State Budget Slices Deep

Scott McCown is executive director of the Center for Public Policy Priorities, a think tank in Austin. He calls the state's proposed cuts just crazy.

"We have $9.4 billion in the Rainy Day fund, which we have saved for this very kind of situation. And for some odd reason, even though they spent all the Rainy Day fund to deal with the last recession, they've suddenly decided that it's unavailable. I mean it's...it's crazy."

McCown says the current budget proposals are 28 percent short of the money needed to meet current spending. That doesn't account for any growth in the future. That's why he says it's imperative for lawmakers to use the Rainy Day Fund.
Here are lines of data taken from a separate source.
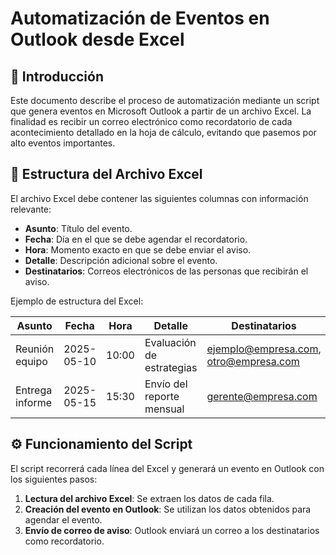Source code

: # Automatización de Eventos en Outlook desde Excel

## 📝 Introducción
Este documento describe el proceso de automatización mediante un script que genera eventos en Microsoft Outlook a partir de un archivo Excel. La finalidad es recibir un correo electrónico como recordatorio de cada acontecimiento detallado en la hoja de cálculo, evitando que pasemos por alto eventos importantes.

## 📂 Estructura del Archivo Excel
El archivo Excel debe contener las siguientes columnas con información relevante:

- **Asunto**: Título del evento.
- **Fecha**: Día en el que se debe agendar el recordatorio.
- **Hora**: Momento exacto en que se debe enviar el aviso.
- **Detalle**: Descripción adicional sobre el evento.
- **Destinatarios**: Correos electrónicos de las personas que recibirán el aviso.

Ejemplo de estructura del Excel:

| Asunto          | Fecha       | Hora  | Detalle                  | Destinatarios                  |
|---------------|------------|------|--------------------------|--------------------------------|
| Reunión equipo | 2025-05-10 | 10:00 | Evaluación de estrategias | ejemplo@empresa.com, otro@empresa.com |
| Entrega informe | 2025-05-15 | 15:30 | Envío del reporte mensual | gerente@empresa.com           |

## ⚙️ Funcionamiento del Script
El script recorrerá cada línea del Excel y generará un evento en Outlook con los siguientes pasos:

1. **Lectura del archivo Excel**: Se extraen los datos de cada fila.
2. **Creación del evento en Outlook**: Se utilizan los datos obtenidos para agendar el evento.
3. **Envío de correo de aviso**: Outlook enviará un correo a los destinatarios como recordatorio.
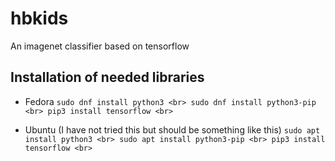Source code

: # hbkids
An imagenet classifier based on tensorflow

## Installation of needed libraries

- Fedora
`sudo dnf install python3 <br>
sudo dnf install python3-pip <br>
pip3 install tensorflow <br>`

- Ubuntu (I have not tried this but should be something like this)
`sudo apt install python3 <br>
sudo apt install python3-pip <br>
pip3 install tensorflow <br>`
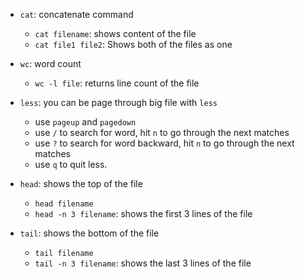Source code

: * `cat`: concatenate command
    * `cat filename`: shows content of the file
    * `cat file1 file2`: Shows both of the files as one

* `wc`: word count
    * `wc -l file`: returns line count of the file

* `less`: you can be page through big file with `less`
    * use `pageup` and `pagedown`
    * use `/` to search for word, hit `n` to go through the next matches
    * use `?` to search for word backward, hit `n` to go through the next matches
    * use `q` to quit less.

* `head`: shows the top of the file
    * `head filename`
    * `head -n 3 filename`: shows the first 3 lines of the file

* `tail`: shows the bottom of the file
    * `tail filename`
    * `tail -n 3 filename`: shows the last 3 lines of the file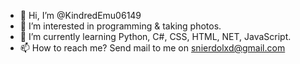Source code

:- 👋 Hi, I’m @KindredEmu06149
- 👀 I’m interested in programming & taking photos.
- 🌱 I’m currently learning Python, C#, CSS, HTML, NET, JavaScript. 
- 📫 How to reach me? Send mail to me on snierdolxd@gmail.com

<!---
KindredEmu06149/KindredEmu06149 is a ✨ special ✨ repository because its `README.md` (this file) appears on your GitHub profile.
You can click the Preview link to take a look at your changes.
--->

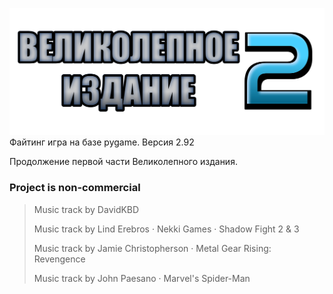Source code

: ![](assets/images/UI/logo.png)
Файтинг игра на базе pygame. Версия 2.92

Продолжение первой части Великолепного издания.

### Project is non-commercial

> Music track by DavidKBD
> 
> Music track by Lind Erebros · Nekki Games · Shadow Fight 2 & 3
> 
> Music track by Jamie Christopherson · Metal Gear Rising: Revengence
> 
> Music track by John Paesano · Marvel's Spider-Man
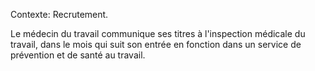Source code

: Contexte: Recrutement.

Le médecin du travail communique ses titres à l'inspection médicale du travail, dans le mois qui suit son entrée en fonction dans un service de prévention et de santé au travail.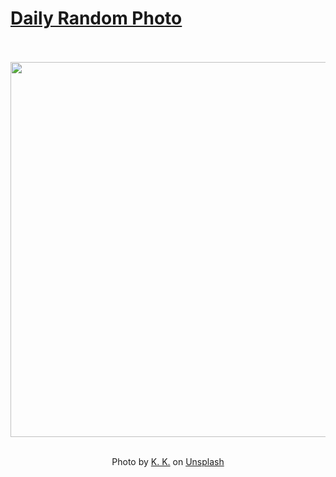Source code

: # [Daily Random Photo](https://www.dailyrandomphoto.com/)

<div align="center">
  <br>
  <br>
  <a href="https://www.dailyrandomphoto.com/p/2025/2025-10-03/"><img src="https://images.unsplash.com/photo-1755441172753-ac9b90dcd930?crop=entropy&cs=tinysrgb&fit=max&fm=jpg&ixid=M3w3NzUwOHwwfDF8cmFuZG9tfHx8fHx8fHx8MTc1OTQ1MjE2MHw&ixlib=rb-4.1.0&q=80&w=1080" width="600px"></a>
  <br>
  <br>
  <p class="has-text-grey">Photo by <a href="https://unsplash.com/@korner_kosmos?utm_source=Daily%20Random%20Photo&amp;utm_medium=referral" target="_blank" rel="noopener noreferrer">K. K.</a> on <a href="https://unsplash.com/photos/grassy-field-with-yellow-flowers-and-a-mountain-by-the-sea-Y0DTcx1pGpc?utm_source=Daily%20Random%20Photo&amp;utm_medium=referral" target="_blank" rel="noopener noreferrer">Unsplash</a></p>
</div>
But Governor Rick Perry has made it clear he doesn't want to dip into the fund. Mark Jones chairs the Political Science Department at Rice University. He says much of what you're hearing out of Austin right now will change before the session ends.

"Part of that is just strategic negotiation. If they start off saying they don't want to tap it at all, then those who are reticent to spend much of it will be seen as compromising if they allow half of it to be spent. So part of it is politicking."

Part of it is also a result of the huge influx of freshmen lawmakers in Austin.

"Who really believe that they came with a mandate not only to not raise taxes, but also to make the state live within its means, which in this case means not paying for recurring expenses out of your savings account."

The likely scenario, according to Jones, is that lawmakers will end up using about half of the Rainy Day fund. But the state will still face as much as $20 billion in cuts and that could have an unexpected consequence.

"A lot of the actual cuts are going to be passed on to the school districts and community college districts and hospital districts, that in turn are probably going to raise taxes."

Jones says it's clear the Rainy Day fund won't rescue the state from having to make deep cuts — but using it could
make those cuts a bit easier to bear.

But a super majority of state lawmakers will have to agree to make that happen. Use of the fund requires a two thirds vote in both the house and senate.